Partial Least Squares (PLS) is a family of methods for modeling the relationships between two sets of variables [33, 261, 263, 264]. In comparison with Principal Component Analysis (PCA) which maximizes the variance of the input data, PLS extracts latent features from data by maximizing the covariance between two blocks of variables. PLS is a popular tool for regression, classification, and dimensionality reduction [16, 142, 196], especially in the field of chemometrics. Recently, PLS has gained a lot of attention in the analysis of high-dimensional data in many fields [7, 32, 120, 202], such as medical diagnosis and bioinformatics [31, 44, 51, 52, 102, 185]. This is because PLS is resistant to overfitting and has been shown to be effective even for data with massive collinearity among the variables [175,189]. PLS can be applied to classification problems by encoding the class membership in an appropriate indicator matrix.
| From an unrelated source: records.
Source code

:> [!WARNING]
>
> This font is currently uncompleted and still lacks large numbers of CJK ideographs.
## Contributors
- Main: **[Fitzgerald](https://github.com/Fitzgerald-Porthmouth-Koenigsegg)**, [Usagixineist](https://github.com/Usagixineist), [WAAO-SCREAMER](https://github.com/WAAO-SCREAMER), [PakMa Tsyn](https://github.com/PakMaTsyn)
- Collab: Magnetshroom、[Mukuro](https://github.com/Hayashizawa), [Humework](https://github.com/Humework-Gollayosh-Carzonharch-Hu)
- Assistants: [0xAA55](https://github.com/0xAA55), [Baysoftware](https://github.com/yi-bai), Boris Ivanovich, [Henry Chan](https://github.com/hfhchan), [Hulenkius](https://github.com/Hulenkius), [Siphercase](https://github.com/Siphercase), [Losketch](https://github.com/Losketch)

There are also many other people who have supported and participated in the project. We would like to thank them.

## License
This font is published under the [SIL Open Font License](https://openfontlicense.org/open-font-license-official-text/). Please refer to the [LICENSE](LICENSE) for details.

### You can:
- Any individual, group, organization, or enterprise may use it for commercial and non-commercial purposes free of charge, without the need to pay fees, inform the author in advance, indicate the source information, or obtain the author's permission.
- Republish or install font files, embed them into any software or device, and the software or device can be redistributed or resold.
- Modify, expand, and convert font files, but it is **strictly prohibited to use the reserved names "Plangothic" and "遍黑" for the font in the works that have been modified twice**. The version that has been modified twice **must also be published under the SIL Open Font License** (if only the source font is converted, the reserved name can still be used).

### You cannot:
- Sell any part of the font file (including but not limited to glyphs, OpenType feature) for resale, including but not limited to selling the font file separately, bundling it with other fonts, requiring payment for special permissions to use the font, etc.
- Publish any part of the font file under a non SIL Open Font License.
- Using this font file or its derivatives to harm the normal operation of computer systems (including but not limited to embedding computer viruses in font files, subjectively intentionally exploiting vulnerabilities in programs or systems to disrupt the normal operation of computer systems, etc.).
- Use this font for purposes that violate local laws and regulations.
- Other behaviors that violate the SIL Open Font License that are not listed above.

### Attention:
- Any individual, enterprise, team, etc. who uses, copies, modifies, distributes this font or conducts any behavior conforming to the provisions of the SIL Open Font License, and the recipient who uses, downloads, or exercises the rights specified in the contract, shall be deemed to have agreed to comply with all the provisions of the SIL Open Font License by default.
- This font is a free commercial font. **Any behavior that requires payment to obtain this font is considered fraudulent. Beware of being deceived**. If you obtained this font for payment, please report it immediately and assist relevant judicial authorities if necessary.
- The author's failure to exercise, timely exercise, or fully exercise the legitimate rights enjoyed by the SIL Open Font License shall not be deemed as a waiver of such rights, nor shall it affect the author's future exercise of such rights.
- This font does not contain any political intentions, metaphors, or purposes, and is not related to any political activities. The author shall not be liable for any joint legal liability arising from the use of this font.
There is a close relationship between PLS and linear discriminant analysis [16] in classification. PLS can also be applied as a dimensionality reduction tool. After relevant latent vectors are extracted, an appropriate classifier, such as support vector machines [207], can be applied for classification [198]. PLS can be extended to regression problems by treating each of the predictor and response variables as a block of variables. Furthermore, similar to principal component regression and ridge regression, PLS regression yields a shrinkage estimator [142] which produces smaller minimum square error.